- **Work instruction**
When you repeat the entries below, keep each word exactly as it is and drop the pictures.

- **Record set**
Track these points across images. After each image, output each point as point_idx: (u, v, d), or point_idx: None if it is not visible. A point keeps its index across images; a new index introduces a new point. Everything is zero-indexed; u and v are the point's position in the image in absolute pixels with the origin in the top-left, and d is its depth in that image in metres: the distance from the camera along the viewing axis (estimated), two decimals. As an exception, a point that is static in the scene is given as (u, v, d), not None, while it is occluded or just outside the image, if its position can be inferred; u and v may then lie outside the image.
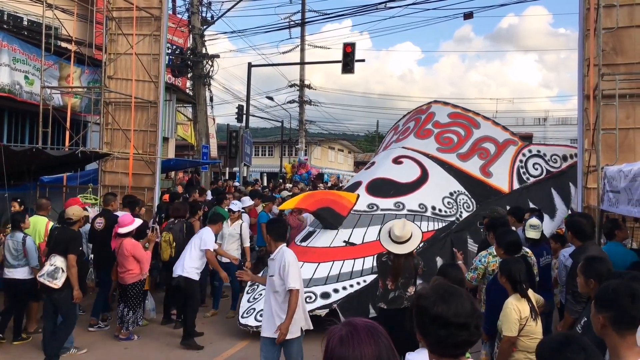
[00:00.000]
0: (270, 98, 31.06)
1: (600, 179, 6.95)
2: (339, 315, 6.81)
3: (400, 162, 9.61)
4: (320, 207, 8.16)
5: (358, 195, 8.61)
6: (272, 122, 38.39)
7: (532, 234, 6.05)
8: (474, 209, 8.96)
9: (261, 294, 7.15)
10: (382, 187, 8.94)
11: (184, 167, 19.31)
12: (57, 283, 5.89)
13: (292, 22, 23.44)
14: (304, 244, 8.15)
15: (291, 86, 29.93)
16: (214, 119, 26.90)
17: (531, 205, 8.54)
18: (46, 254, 6.23)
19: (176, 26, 19.06)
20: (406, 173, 9.27)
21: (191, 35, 18.12)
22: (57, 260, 5.99)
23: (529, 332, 3.95)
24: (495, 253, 5.28)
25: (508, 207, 7.88)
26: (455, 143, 9.94)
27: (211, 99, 19.54)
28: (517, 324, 3.93)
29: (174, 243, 7.78)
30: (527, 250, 5.43)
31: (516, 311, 3.95)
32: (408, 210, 8.46)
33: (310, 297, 6.99)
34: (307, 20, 25.53)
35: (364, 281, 7.34)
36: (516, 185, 9.48)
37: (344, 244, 7.89)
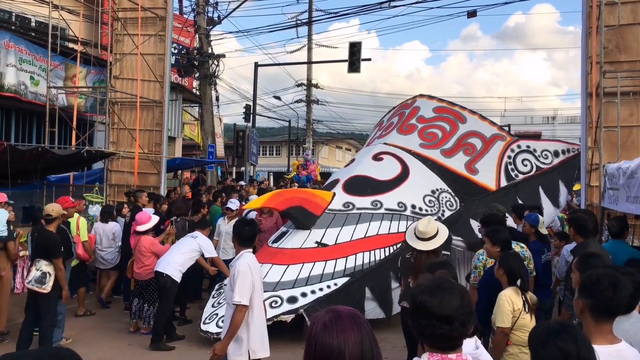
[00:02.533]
0: (278, 98, 31.10)
1: (602, 176, 6.94)
2: (305, 321, 6.31)
3: (381, 159, 9.13)
4: (291, 206, 7.73)
5: (334, 194, 8.22)
6: (279, 122, 38.46)
7: (544, 230, 6.14)
8: (458, 207, 8.51)
9: (226, 298, 6.94)
10: (359, 185, 8.49)
11: (189, 167, 19.41)
12: (46, 288, 5.87)
13: (299, 21, 23.46)
14: (275, 245, 7.76)
15: (298, 85, 29.96)
16: (220, 119, 26.99)
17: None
18: (31, 258, 6.16)
19: (182, 26, 19.17)
20: (386, 170, 8.80)
21: (197, 35, 18.20)
22: (43, 265, 5.93)
23: (523, 326, 3.95)
24: None
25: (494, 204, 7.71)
26: (439, 138, 9.45)
27: (217, 99, 19.65)
28: (510, 315, 3.94)
29: (176, 240, 7.87)
30: (522, 245, 5.43)
31: (509, 302, 3.97)
32: (386, 209, 8.06)
33: (276, 302, 6.61)
34: (314, 19, 25.53)
35: (335, 284, 6.94)
36: (504, 183, 9.01)
37: (316, 245, 7.46)
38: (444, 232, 5.10)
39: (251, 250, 4.33)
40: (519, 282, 4.08)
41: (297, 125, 37.93)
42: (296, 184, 20.06)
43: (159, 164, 11.56)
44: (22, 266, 7.91)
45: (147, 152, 11.51)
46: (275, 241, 7.88)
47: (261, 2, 69.35)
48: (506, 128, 24.87)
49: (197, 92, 19.49)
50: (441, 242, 5.06)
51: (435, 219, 8.01)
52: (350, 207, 8.08)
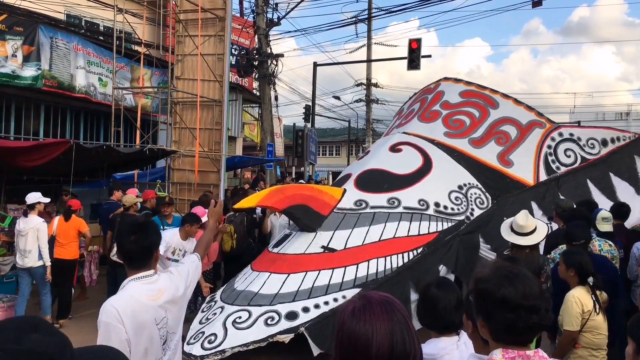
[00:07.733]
0: (337, 97, 31.10)
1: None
2: (308, 341, 5.42)
3: (399, 150, 7.97)
4: (293, 205, 6.72)
5: (344, 190, 7.19)
6: (339, 122, 38.49)
7: (605, 227, 5.65)
8: (489, 205, 7.32)
9: (215, 314, 5.84)
10: (374, 180, 7.38)
11: (248, 165, 19.68)
12: None
13: (357, 19, 23.31)
14: (275, 250, 6.75)
15: (358, 85, 29.85)
16: (279, 119, 27.26)
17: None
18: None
19: (242, 27, 19.46)
20: (405, 163, 7.67)
21: (256, 36, 18.44)
22: None
23: (593, 327, 3.67)
24: None
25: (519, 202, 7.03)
26: (467, 126, 8.22)
27: (276, 98, 19.83)
28: (579, 318, 3.65)
29: (235, 234, 8.04)
30: (611, 243, 5.10)
31: (578, 304, 3.67)
32: (405, 208, 6.92)
33: (273, 318, 5.59)
34: (373, 16, 25.32)
35: (343, 297, 5.78)
36: (543, 176, 7.78)
37: (322, 250, 6.40)
38: (543, 227, 4.78)
39: (151, 272, 2.65)
40: (590, 279, 3.77)
41: (356, 125, 37.85)
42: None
43: (218, 162, 11.76)
44: (90, 260, 8.83)
45: (207, 151, 11.75)
46: (276, 245, 6.94)
47: (320, 1, 69.58)
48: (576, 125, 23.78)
49: (257, 93, 19.75)
50: (542, 237, 4.71)
51: (463, 219, 7.07)
52: (363, 205, 6.99)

- **Written answer**
Track these points across images. After each image, output each point as point_idx: (u, v, d), or point_idx: None if it is not visible. A point keeps its index across images; a new index introduces a new point. Everything is zero-indexed; u and v are the point's position in the image in absolute pixels with the origin in the top-left, and d is its depth in that image in metres: the distance from the camera along the viewing axis (estimated), two decimals. As an exception, a point that is static in the scene is given as (u, v, d), not None, while it is occluded or just outside the image, if its position can be inferred; u and v may then lie outside the image.
[00:00.000]
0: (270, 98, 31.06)
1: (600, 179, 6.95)
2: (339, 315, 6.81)
3: (400, 162, 9.61)
4: (320, 207, 8.16)
5: (358, 195, 8.61)
6: (272, 122, 38.39)
7: (532, 234, 6.05)
8: (474, 209, 8.96)
9: (261, 294, 7.15)
10: (382, 187, 8.94)
11: (184, 167, 19.31)
12: (57, 283, 5.89)
13: (292, 22, 23.44)
14: (304, 244, 8.15)
15: (291, 86, 29.93)
16: (214, 119, 26.90)
17: (531, 205, 8.54)
18: (46, 254, 6.23)
19: (176, 26, 19.06)
20: (406, 173, 9.27)
21: (191, 35, 18.12)
22: (57, 260, 5.99)
23: (529, 332, 3.95)
24: (495, 253, 5.28)
25: (508, 207, 7.88)
26: (455, 143, 9.94)
27: (211, 99, 19.54)
28: (517, 324, 3.93)
29: (174, 243, 7.78)
30: (527, 250, 5.43)
31: (516, 311, 3.95)
32: (408, 210, 8.46)
33: (310, 297, 6.99)
34: (307, 20, 25.53)
35: (364, 281, 7.34)
36: (516, 185, 9.48)
37: (344, 244, 7.89)
[00:02.533]
0: (278, 98, 31.10)
1: (602, 176, 6.94)
2: (305, 321, 6.31)
3: (381, 159, 9.13)
4: (291, 206, 7.73)
5: (334, 194, 8.22)
6: (279, 122, 38.46)
7: (544, 230, 6.14)
8: (458, 207, 8.51)
9: (226, 298, 6.94)
10: (359, 185, 8.49)
11: (189, 167, 19.41)
12: (46, 288, 5.87)
13: (299, 21, 23.46)
14: (275, 245, 7.76)
15: (298, 85, 29.96)
16: (220, 119, 26.99)
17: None
18: (31, 258, 6.16)
19: (182, 26, 19.17)
20: (386, 170, 8.80)
21: (197, 35, 18.20)
22: (43, 265, 5.93)
23: (523, 326, 3.95)
24: None
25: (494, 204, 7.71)
26: (439, 138, 9.45)
27: (217, 99, 19.65)
28: (510, 315, 3.94)
29: (176, 240, 7.87)
30: (522, 245, 5.43)
31: (509, 302, 3.97)
32: (386, 209, 8.06)
33: (276, 302, 6.61)
34: (314, 19, 25.53)
35: (335, 284, 6.94)
36: (504, 183, 9.01)
37: (316, 245, 7.46)
38: (444, 232, 5.10)
39: (251, 250, 4.33)
40: (519, 282, 4.08)
41: (297, 125, 37.93)
42: (296, 184, 20.06)
43: (159, 164, 11.56)
44: (22, 266, 7.91)
45: (147, 152, 11.51)
46: (275, 241, 7.88)
47: (261, 2, 69.35)
48: (506, 128, 24.87)
49: (197, 92, 19.49)
50: (441, 242, 5.06)
51: (435, 219, 8.01)
52: (350, 207, 8.08)
[00:07.733]
0: (337, 97, 31.10)
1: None
2: (308, 341, 5.42)
3: (399, 150, 7.97)
4: (293, 205, 6.72)
5: (344, 190, 7.19)
6: (339, 122, 38.49)
7: (605, 227, 5.65)
8: (489, 205, 7.32)
9: (215, 314, 5.84)
10: (374, 180, 7.38)
11: (248, 165, 19.68)
12: None
13: (357, 19, 23.31)
14: (275, 250, 6.75)
15: (358, 85, 29.85)
16: (279, 119, 27.26)
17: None
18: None
19: (242, 27, 19.46)
20: (405, 163, 7.67)
21: (256, 36, 18.44)
22: None
23: (593, 327, 3.67)
24: None
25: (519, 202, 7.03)
26: (467, 126, 8.22)
27: (276, 98, 19.83)
28: (579, 318, 3.65)
29: (235, 234, 8.04)
30: (611, 243, 5.10)
31: (578, 304, 3.67)
32: (405, 208, 6.92)
33: (273, 318, 5.59)
34: (373, 16, 25.32)
35: (343, 297, 5.78)
36: (543, 176, 7.78)
37: (322, 250, 6.40)
38: (543, 227, 4.78)
39: (151, 272, 2.65)
40: (590, 279, 3.77)
41: (356, 125, 37.85)
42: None
43: (218, 162, 11.76)
44: (90, 260, 8.83)
45: (207, 151, 11.75)
46: (276, 245, 6.94)
47: (320, 1, 69.58)
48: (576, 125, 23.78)
49: (257, 93, 19.75)
50: (542, 237, 4.71)
51: (463, 219, 7.07)
52: (363, 205, 6.99)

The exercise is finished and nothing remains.